3 │ 0.131559 1.60465 0.323835 0.323835 0.596641 0.320453 1.35984 0.84993 0.84993 0.429504 0.175882 0.87676 0.
⋮ │ ⋮ ⋮ ⋮ ⋮ ⋮ ⋮ ⋮ ⋮ ⋮ ⋮ ⋮ ⋮ ⋱
1998 │ 0.252616 0.315564 0.456881 0.456881 0.319923 0.33775 0.65299 0.493729 0.493729 0.212751 0.0719814 1.96853 0.
1999 │ 0.193392 1.51716 0.928404 0.928404 0.664692 0.428216 -0.120323 0.501273 0.501273 0.0640289 0.0655636 1.52594 0. ⋯
2000 │ 0.373363 0.476147 0.850132 0.850132 0.398496 0.177178 1.27511 0.374716 0.374716 0.533122 0.0835981 1.69474 0.
4 columns and 1994 rows omitted
Then, we can define a problem
. In this package, a problem
is constructed by combining data (in df
) and constraints.

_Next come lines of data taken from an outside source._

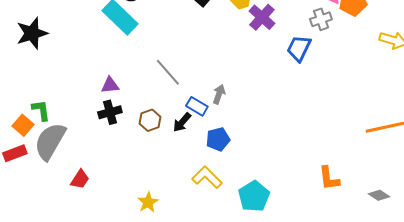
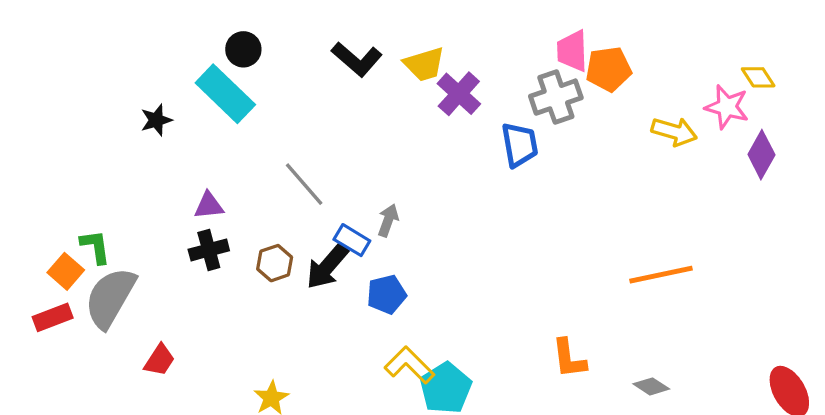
gray cross: (321, 19) -> (556, 97), size x1.4
black star: (32, 33) -> (156, 120), moved, size x0.6
blue trapezoid: (299, 48) -> (520, 145), turned 144
black arrow: (182, 122) -> (327, 266), size x1.4
yellow L-shape: (207, 177) -> (409, 365), moved

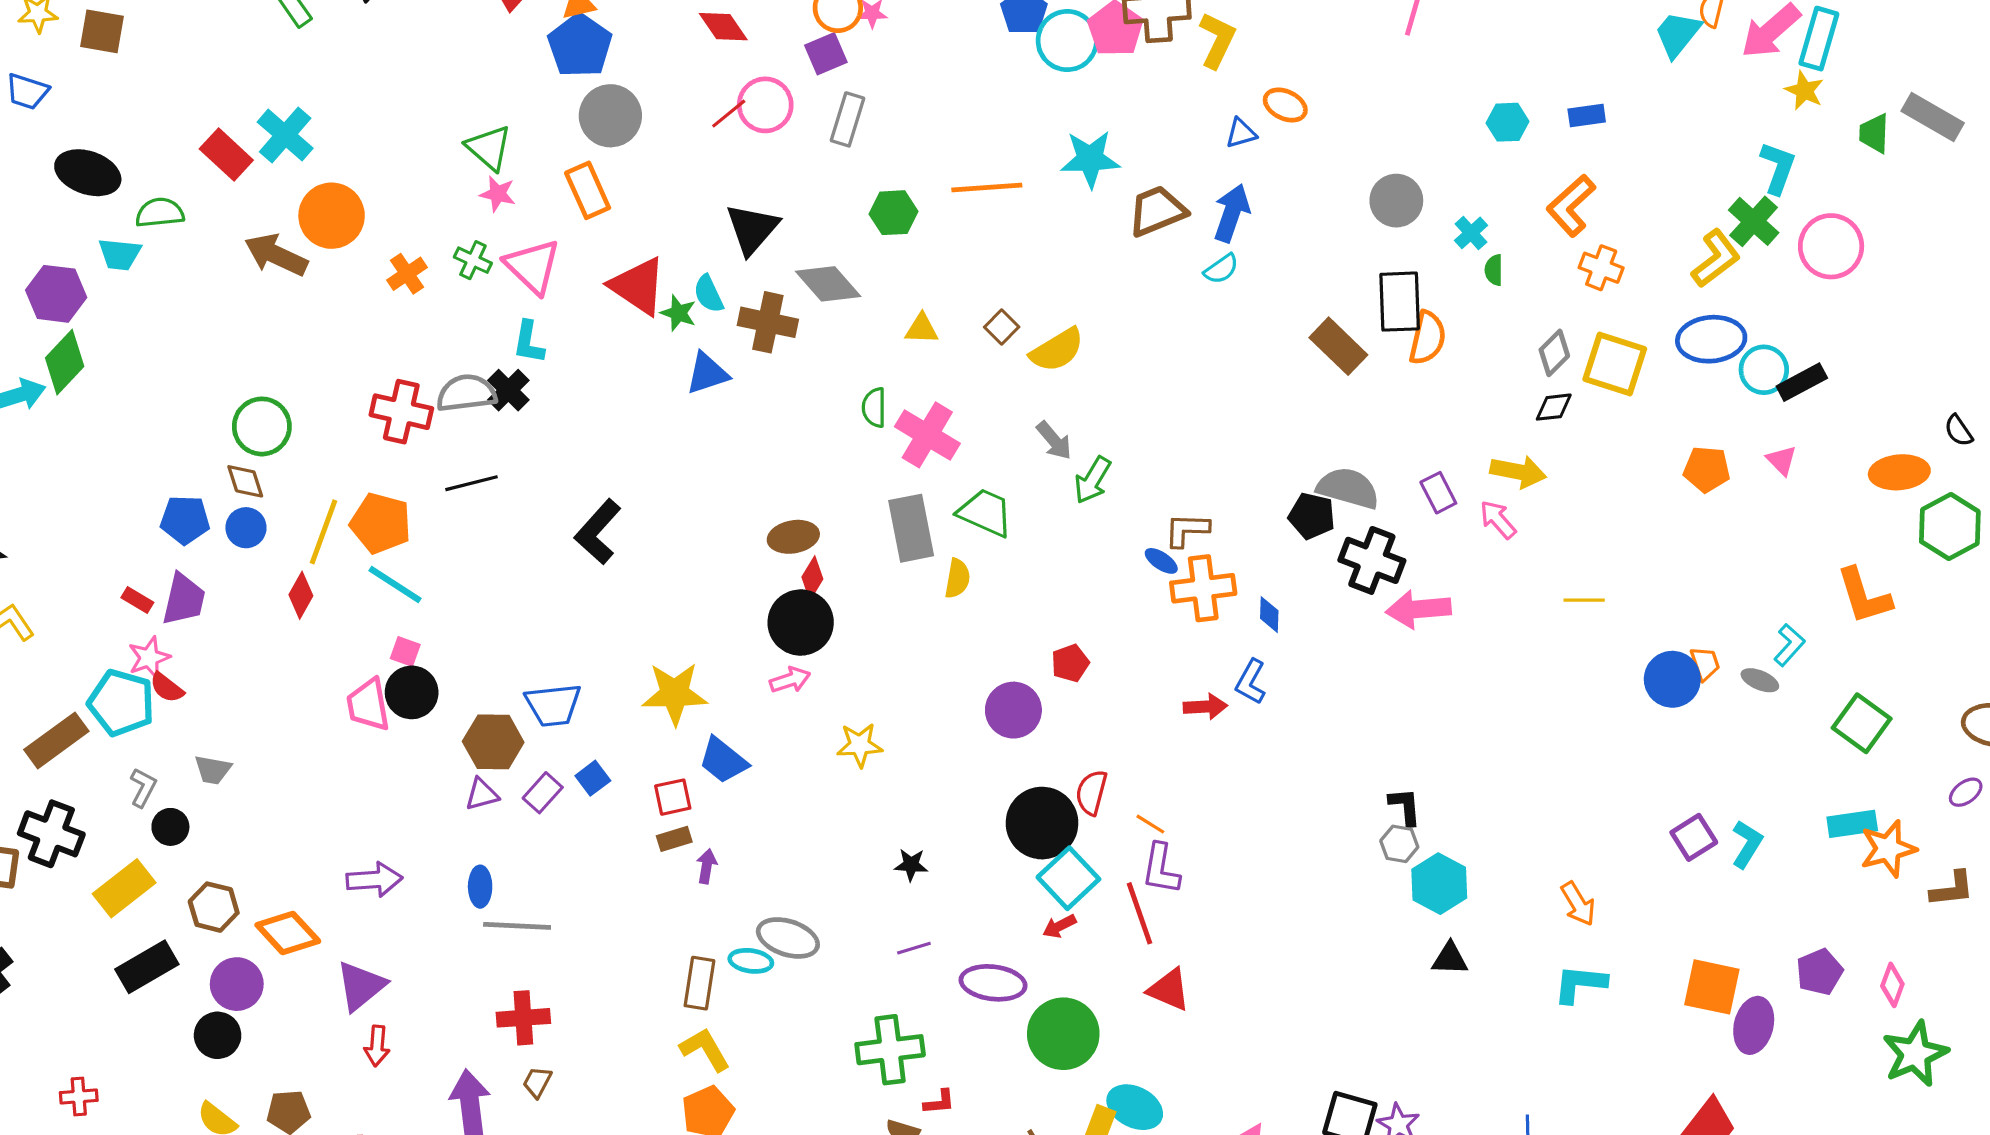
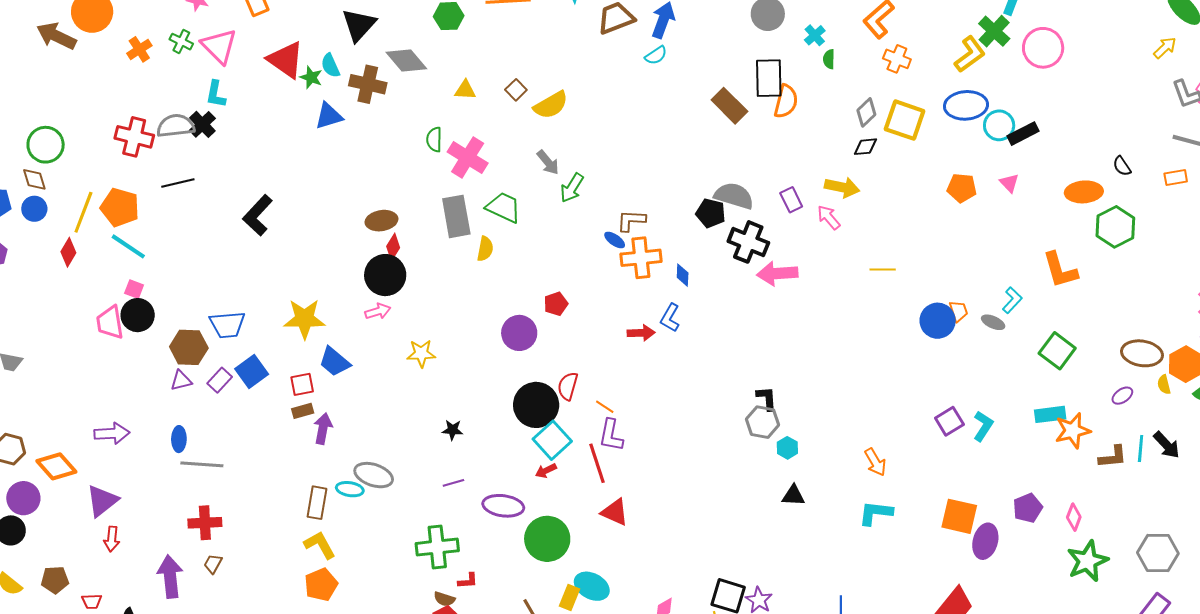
blue square: (593, 778) -> (252, 372), size x1.5
gray hexagon: (1399, 844) -> (763, 422), size x1.4
purple arrow: (707, 866) -> (323, 429), size x1.4
cyan hexagon: (1439, 884) -> (787, 448), size x0.6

A problem can be constructed simply using define_problem
bO = 2; # Order of each dimension of Berntstein polynomial
exchange = [[1 2 3]] # All products are exchangeable
index_vars = ["prices", "x"] # endogenous prices and exogenous x enter the index
constraints = [:exchangeability, :monotone]; # Impose exchangeability and that demand for each product is increasing in the index (decreasing in price)
npd_problem = define_problem(df;
exchange = exchange,
index_vars = index_vars,
constraints = constraints,
bO = bO);
We can then estimate the problem and calculate in-sample price elasticities with two lines.
elasticities, average_elast_mat, shares, all_own_elasts = price_elasticity(npd_problem, df; whichProducts = [1,1]);
Fixed effects are estimated as parameters, not absorbed from the data. So, be careful including fixed effects with too many values, as this may both slow down the optimization and require more memory.
To include fixed effects (categorical variables), use the option FE
to provide a vector of strings, where each element of the vector is a name of a column in the provided data df
. Note however that at present, variables that are included as fixed effect must be constant across products within a market. The only exception to this rule is "product"
which is a keyword which will produce product fixed-effects. There need not be a column named product
in the data, and in fact the code will ignore it if it's there.